## Problem requirements
Your answer should be only the lines below from the one with "M874,559L937,713L960,845L959,858" to the one with "<!-- secondary -->", repeated exactly, ends included.
#### Data under study ####
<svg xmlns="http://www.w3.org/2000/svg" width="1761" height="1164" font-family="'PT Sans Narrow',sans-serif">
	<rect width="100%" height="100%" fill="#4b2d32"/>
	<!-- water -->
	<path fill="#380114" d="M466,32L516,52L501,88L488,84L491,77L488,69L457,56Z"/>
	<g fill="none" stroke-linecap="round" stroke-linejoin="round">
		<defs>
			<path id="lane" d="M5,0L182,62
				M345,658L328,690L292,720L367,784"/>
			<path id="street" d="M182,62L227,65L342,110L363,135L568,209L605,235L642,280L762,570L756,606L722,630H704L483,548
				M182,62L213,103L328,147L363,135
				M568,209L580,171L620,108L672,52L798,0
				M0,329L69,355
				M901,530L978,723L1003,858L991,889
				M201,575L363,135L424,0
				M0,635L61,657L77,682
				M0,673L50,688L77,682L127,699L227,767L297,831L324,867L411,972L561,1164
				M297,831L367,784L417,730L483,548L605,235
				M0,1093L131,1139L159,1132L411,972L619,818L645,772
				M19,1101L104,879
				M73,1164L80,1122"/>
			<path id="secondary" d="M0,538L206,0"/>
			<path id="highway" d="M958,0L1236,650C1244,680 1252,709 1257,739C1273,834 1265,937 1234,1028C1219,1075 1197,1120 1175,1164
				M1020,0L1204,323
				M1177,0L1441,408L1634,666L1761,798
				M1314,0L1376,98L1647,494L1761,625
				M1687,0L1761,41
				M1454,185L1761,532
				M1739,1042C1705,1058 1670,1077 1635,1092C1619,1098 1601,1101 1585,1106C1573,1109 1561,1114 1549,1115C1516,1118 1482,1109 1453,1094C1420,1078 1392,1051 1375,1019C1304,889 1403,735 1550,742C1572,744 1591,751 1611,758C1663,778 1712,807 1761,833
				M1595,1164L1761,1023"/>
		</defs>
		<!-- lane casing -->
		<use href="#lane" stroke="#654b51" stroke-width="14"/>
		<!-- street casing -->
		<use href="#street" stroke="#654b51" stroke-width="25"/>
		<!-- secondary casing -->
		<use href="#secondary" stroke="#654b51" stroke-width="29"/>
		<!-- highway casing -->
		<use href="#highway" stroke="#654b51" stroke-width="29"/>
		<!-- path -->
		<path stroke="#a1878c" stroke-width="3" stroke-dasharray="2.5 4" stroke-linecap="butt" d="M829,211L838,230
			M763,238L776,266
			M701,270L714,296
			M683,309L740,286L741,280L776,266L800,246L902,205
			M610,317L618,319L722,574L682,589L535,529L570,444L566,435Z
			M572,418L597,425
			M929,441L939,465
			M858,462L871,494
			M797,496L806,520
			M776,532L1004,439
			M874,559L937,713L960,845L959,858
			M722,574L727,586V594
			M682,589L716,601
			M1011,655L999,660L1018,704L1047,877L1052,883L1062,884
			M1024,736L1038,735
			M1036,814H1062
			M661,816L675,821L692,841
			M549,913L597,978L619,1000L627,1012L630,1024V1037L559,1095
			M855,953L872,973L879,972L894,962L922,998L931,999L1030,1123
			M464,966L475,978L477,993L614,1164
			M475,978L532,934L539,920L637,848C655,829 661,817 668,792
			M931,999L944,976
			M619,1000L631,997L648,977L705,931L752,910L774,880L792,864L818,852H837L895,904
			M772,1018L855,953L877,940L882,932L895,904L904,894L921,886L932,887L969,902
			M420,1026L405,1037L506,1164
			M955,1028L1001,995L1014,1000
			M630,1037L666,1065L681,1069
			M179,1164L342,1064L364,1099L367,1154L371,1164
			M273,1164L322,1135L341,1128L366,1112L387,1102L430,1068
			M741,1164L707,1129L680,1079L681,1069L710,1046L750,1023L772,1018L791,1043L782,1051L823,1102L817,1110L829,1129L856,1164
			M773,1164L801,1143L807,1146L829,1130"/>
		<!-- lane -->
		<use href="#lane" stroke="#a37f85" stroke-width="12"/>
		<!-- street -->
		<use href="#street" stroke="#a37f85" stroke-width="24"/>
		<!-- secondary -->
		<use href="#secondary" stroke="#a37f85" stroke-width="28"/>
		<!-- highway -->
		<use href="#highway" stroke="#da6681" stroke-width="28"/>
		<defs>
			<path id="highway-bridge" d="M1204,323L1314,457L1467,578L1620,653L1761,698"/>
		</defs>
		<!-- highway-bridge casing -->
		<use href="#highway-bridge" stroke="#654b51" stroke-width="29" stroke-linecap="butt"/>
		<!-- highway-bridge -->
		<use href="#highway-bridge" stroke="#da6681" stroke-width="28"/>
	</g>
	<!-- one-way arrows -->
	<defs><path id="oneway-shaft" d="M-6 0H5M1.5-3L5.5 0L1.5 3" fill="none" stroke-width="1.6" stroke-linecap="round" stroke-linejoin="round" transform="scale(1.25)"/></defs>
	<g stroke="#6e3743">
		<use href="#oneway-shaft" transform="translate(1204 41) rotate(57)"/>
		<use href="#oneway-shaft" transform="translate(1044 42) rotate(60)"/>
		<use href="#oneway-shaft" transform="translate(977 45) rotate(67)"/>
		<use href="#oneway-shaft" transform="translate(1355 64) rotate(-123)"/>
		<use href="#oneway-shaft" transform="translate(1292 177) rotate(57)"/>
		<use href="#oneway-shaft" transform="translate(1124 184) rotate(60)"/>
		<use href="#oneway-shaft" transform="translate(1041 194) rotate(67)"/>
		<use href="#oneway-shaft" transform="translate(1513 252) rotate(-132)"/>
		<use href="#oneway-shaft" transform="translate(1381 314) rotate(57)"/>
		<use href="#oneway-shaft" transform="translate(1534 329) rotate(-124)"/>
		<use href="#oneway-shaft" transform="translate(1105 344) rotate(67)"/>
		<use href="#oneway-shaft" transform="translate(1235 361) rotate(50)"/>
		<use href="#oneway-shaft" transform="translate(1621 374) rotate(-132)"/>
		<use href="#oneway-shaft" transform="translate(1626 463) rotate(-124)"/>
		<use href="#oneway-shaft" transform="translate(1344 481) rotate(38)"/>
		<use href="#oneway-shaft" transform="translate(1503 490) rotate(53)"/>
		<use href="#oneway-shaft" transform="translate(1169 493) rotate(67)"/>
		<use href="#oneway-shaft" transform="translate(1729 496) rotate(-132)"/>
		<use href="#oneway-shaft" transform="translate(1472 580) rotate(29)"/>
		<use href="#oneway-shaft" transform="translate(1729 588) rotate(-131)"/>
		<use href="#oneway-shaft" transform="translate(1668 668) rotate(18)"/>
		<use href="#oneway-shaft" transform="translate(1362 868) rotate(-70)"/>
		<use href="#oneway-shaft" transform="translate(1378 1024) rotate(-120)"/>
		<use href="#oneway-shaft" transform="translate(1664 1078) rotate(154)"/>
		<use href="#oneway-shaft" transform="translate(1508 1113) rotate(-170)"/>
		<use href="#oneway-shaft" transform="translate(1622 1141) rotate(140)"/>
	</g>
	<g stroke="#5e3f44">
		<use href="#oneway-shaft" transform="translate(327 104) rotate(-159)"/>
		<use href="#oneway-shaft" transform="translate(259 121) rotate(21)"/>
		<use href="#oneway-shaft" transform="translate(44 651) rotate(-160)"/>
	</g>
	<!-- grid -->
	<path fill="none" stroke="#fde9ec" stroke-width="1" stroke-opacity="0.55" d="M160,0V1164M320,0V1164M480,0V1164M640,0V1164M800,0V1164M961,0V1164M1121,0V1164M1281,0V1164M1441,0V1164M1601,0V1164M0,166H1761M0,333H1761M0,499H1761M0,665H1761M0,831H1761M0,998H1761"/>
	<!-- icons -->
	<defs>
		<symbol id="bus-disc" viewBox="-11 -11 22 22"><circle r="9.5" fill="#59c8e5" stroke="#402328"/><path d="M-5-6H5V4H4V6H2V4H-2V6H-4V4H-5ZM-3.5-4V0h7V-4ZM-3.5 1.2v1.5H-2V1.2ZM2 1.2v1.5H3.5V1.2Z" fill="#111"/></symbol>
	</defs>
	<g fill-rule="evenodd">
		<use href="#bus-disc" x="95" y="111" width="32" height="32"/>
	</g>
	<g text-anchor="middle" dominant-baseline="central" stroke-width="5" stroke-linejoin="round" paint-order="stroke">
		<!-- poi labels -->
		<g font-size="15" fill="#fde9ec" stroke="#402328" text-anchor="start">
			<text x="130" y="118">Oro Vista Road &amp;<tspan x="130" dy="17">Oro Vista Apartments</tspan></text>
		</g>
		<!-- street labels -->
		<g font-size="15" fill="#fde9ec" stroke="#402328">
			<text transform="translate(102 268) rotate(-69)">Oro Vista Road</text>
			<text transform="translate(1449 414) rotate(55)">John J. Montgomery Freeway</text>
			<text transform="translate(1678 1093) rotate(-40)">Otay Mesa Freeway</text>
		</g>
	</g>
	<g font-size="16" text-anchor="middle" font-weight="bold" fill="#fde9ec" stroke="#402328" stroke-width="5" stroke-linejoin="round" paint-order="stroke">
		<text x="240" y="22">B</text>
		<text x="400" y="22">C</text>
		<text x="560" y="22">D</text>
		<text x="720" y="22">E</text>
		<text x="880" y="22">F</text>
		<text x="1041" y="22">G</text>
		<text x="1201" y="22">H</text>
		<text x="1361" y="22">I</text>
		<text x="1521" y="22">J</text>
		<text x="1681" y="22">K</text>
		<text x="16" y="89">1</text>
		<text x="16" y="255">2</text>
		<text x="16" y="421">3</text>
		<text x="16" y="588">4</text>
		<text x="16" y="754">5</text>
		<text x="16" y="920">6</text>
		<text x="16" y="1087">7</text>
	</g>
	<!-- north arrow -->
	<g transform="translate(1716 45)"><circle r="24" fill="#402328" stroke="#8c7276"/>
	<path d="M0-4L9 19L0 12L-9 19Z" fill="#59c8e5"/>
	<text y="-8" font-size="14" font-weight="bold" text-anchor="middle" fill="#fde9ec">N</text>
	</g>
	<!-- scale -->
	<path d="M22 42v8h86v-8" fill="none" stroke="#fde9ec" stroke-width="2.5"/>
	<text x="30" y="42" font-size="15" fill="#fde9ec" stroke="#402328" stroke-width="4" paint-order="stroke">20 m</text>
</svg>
####
## Answer below
			M874,559L937,713L960,845L959,858
			M722,574L727,586V594
			M682,589L716,601
			M1011,655L999,660L1018,704L1047,877L1052,883L1062,884
			M1024,736L1038,735
			M1036,814H1062
			M661,816L675,821L692,841
			M549,913L597,978L619,1000L627,1012L630,1024V1037L559,1095
			M855,953L872,973L879,972L894,962L922,998L931,999L1030,1123
			M464,966L475,978L477,993L614,1164
			M475,978L532,934L539,920L637,848C655,829 661,817 668,792
			M931,999L944,976
			M619,1000L631,997L648,977L705,931L752,910L774,880L792,864L818,852H837L895,904
			M772,1018L855,953L877,940L882,932L895,904L904,894L921,886L932,887L969,902
			M420,1026L405,1037L506,1164
			M955,1028L1001,995L1014,1000
			M630,1037L666,1065L681,1069
			M179,1164L342,1064L364,1099L367,1154L371,1164
			M273,1164L322,1135L341,1128L366,1112L387,1102L430,1068
			M741,1164L707,1129L680,1079L681,1069L710,1046L750,1023L772,1018L791,1043L782,1051L823,1102L817,1110L829,1129L856,1164
			M773,1164L801,1143L807,1146L829,1130"/>
		<!-- lane -->
		<use href="#lane" stroke="#a37f85" stroke-width="12"/>
		<!-- street -->
		<use href="#street" stroke="#a37f85" stroke-width="24"/>
		<!-- secondary -->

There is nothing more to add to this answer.